At the end of the year Perkins returned to the United States. In July 1953 she completed a six month overhaul and in August she returned to the Far East. There six months she patrolled off the Korean Truce line and Taiwan Strait and participated in exercises from Japan to the Philippines. After that deployment Perkins continued to rotate between duty with the 7th Fleet in the western Pacific and operations with the 1st Fleet off the west coast. In July 1956 she contributed to the information gathering effort of the IGY by “chasing” weather balloons and in September 1959 helped TF 77 forestall overt hostilities during the Laotian crisis. In March 1962 she entered the Long Beach Naval Shipyard for Fleet Rehabilitation and Modernization. Redesignated DD–877, 30 September, she emerged from the Mark II overhaul and conversion in December with a new superstructure configured for DASH.

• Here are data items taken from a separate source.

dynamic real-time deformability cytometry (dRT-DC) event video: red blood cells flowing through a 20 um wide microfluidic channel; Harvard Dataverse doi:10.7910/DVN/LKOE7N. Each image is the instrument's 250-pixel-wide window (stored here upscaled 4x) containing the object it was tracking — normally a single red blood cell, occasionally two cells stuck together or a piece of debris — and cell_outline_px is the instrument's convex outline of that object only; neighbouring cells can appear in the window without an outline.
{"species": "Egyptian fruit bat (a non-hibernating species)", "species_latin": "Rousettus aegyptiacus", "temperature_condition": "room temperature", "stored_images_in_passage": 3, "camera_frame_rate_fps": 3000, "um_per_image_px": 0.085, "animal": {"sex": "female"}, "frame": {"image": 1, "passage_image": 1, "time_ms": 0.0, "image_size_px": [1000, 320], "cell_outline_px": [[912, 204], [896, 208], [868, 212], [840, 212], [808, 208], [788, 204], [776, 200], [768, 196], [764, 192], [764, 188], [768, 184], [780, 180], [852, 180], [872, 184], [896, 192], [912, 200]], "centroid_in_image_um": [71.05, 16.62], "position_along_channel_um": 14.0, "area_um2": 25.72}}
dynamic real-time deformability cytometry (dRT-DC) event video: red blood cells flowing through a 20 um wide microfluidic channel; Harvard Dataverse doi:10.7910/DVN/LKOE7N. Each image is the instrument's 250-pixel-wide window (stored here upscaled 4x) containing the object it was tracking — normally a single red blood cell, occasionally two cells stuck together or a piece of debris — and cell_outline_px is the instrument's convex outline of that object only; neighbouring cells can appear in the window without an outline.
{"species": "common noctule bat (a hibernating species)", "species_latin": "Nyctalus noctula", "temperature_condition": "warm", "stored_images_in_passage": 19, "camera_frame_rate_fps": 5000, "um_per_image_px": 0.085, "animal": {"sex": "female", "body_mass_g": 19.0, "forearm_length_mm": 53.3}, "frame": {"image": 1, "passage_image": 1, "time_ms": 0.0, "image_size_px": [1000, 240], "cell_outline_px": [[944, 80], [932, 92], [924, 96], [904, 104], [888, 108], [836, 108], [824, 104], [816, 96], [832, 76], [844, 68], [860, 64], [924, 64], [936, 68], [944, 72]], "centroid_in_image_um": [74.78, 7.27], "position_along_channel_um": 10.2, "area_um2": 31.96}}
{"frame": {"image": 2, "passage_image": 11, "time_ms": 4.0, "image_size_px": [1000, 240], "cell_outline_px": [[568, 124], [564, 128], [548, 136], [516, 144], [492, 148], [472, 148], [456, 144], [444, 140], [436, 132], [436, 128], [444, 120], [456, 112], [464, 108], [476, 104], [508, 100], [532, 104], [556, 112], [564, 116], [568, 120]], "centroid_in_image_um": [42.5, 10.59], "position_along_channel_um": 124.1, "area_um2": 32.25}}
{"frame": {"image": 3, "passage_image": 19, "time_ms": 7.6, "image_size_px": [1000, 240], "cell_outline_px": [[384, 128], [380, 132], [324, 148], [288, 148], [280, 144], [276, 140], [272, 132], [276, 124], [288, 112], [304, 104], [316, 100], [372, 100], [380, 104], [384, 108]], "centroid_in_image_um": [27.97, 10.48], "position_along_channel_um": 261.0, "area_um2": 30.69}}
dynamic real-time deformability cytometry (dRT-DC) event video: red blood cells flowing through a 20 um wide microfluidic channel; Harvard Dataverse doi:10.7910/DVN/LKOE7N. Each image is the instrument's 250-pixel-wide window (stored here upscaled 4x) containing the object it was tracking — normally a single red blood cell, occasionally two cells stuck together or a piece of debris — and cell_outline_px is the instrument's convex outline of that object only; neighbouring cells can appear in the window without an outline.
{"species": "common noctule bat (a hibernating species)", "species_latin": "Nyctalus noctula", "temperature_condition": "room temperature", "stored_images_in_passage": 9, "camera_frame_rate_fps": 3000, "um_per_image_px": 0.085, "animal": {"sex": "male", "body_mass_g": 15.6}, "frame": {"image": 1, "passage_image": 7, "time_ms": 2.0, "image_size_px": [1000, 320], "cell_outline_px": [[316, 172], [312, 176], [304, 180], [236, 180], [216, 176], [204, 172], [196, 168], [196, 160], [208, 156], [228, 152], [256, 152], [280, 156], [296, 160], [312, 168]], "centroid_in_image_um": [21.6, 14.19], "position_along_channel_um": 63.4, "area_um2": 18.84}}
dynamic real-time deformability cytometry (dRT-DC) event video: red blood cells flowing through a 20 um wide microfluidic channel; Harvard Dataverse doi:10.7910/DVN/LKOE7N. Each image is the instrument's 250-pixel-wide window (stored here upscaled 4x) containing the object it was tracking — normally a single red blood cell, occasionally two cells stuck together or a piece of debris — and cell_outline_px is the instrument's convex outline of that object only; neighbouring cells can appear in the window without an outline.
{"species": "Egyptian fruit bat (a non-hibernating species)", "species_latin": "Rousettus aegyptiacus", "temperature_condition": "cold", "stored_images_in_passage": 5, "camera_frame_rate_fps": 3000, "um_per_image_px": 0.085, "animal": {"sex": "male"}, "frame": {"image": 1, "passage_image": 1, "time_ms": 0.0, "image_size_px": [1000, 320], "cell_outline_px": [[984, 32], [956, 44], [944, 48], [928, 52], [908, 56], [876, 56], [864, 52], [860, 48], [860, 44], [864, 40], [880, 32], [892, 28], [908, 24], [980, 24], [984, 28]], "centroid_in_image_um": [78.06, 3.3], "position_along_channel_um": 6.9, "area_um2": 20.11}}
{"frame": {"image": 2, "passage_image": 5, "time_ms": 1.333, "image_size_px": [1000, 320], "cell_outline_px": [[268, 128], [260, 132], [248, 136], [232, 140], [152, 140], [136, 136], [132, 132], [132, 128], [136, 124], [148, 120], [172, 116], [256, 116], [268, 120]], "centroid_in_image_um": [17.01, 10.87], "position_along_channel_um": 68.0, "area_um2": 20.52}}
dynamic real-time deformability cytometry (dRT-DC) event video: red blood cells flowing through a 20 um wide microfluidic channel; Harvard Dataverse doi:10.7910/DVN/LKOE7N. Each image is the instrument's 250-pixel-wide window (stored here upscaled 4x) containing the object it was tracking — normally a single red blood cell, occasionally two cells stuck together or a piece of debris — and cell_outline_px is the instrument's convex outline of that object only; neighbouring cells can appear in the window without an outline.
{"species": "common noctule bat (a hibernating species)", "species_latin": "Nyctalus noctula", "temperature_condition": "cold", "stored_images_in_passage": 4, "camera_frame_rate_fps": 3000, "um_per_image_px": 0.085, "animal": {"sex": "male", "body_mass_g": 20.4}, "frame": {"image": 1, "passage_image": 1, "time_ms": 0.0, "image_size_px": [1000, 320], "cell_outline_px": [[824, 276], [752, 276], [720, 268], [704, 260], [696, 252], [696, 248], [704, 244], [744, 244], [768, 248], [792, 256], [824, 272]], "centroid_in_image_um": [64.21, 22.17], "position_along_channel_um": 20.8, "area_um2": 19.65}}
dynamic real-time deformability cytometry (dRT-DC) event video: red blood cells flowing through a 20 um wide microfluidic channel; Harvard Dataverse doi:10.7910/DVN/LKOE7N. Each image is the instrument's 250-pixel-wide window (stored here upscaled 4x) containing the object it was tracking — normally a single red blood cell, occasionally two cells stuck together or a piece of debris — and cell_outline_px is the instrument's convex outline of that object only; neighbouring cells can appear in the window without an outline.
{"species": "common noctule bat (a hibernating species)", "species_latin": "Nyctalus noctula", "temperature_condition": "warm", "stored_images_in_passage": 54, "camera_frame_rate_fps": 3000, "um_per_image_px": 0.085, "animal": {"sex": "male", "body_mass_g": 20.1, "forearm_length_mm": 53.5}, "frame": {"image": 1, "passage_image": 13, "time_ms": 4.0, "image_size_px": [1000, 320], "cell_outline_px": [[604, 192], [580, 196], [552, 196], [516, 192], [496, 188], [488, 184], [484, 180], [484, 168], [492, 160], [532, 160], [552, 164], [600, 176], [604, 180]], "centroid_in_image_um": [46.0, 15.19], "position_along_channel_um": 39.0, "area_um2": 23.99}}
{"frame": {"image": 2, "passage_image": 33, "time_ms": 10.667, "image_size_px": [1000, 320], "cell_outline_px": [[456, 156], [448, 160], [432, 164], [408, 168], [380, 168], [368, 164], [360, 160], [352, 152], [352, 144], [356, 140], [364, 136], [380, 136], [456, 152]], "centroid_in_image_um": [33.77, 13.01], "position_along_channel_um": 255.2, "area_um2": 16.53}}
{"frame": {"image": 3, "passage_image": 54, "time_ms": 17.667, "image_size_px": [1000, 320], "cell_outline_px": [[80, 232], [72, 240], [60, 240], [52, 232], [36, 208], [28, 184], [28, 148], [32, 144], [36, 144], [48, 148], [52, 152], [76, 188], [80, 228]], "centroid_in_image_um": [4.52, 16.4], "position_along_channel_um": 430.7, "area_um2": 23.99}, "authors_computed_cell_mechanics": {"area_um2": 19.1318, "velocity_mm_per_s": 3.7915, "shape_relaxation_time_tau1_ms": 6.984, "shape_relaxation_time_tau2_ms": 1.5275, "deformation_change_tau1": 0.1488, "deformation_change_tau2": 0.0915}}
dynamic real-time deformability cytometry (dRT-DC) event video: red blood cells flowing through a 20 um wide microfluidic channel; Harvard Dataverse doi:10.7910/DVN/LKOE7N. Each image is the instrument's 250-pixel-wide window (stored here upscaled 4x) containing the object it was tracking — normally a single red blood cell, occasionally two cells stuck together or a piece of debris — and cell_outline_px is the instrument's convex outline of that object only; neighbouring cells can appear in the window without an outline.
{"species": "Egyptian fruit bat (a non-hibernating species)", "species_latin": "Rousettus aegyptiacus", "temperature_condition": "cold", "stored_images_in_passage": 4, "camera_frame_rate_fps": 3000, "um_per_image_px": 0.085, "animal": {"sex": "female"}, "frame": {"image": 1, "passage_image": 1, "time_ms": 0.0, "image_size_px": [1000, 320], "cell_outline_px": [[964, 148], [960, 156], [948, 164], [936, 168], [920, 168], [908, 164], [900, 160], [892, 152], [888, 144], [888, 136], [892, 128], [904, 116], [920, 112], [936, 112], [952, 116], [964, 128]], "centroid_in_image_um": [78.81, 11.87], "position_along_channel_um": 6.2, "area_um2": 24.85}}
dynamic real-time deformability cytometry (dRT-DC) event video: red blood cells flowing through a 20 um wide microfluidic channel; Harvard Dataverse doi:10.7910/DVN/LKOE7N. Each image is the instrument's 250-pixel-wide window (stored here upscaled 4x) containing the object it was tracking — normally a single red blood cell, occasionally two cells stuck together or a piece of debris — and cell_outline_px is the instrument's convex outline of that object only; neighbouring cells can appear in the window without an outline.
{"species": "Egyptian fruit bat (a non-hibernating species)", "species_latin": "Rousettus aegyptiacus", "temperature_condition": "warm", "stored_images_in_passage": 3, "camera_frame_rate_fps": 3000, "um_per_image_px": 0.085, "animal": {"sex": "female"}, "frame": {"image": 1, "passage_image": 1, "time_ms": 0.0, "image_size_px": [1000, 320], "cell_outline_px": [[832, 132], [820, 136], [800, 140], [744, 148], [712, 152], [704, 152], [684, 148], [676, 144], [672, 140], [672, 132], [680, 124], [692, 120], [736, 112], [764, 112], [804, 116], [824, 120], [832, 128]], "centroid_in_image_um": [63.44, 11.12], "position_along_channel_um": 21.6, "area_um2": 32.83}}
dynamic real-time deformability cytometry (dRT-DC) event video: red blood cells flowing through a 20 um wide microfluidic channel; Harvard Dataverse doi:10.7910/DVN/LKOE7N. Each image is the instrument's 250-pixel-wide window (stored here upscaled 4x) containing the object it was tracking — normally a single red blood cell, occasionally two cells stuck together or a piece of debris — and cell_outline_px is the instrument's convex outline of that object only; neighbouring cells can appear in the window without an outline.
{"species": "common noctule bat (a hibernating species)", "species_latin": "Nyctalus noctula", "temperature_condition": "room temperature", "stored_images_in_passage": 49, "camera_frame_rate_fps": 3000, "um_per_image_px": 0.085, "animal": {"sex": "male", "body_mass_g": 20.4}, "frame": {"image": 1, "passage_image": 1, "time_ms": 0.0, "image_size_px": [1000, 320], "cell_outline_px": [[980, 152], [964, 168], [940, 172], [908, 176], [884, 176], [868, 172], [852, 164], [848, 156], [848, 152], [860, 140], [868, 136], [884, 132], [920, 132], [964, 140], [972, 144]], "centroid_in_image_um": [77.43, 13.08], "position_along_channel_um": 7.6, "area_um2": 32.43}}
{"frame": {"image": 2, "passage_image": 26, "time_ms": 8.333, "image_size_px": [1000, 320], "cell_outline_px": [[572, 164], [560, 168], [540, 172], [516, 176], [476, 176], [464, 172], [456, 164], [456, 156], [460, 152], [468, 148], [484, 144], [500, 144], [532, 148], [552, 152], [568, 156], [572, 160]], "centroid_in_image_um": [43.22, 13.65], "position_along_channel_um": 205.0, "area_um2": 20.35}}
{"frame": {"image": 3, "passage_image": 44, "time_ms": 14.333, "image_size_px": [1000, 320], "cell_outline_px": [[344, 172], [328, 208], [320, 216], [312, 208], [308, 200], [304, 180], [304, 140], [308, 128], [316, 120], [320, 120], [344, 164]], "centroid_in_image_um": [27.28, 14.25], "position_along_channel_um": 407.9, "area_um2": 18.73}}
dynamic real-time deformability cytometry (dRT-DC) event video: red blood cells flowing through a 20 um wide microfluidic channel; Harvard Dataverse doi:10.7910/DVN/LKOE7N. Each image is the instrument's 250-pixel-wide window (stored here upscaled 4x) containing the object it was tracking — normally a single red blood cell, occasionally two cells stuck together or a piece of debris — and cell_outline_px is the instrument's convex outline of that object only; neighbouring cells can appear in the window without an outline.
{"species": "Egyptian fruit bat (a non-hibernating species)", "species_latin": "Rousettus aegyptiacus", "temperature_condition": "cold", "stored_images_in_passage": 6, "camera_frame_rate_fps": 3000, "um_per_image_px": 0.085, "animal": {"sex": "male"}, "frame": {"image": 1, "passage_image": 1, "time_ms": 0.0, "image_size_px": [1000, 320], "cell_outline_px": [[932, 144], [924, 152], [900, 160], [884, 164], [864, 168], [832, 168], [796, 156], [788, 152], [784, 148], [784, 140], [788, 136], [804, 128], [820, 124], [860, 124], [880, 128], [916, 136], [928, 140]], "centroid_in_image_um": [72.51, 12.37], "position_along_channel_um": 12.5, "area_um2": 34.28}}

The “new” destroyer spent the next ten months exercising off the west coast and in mid-October 1963 resumed annual deployments to WestPac, her first mission to conduct operations with the carrier Hancock in the South China Sea. Continuing to alternate 7th Fleet and 1st Fleet duty tours into 1970, each of Perkins’s WestPac deployments have returned her to the South China Sea where, off the coast of Viet Nam, she has performed screening and plane guard duties for TF 77, provided gunfire support to Allied ground forces, and intercepted North Vietnamese logistics craft navigating along the indented coastline to supply areas in South Viet Nam.
Perkins (DDR–877) earned three battle stars during the Korean Conflict.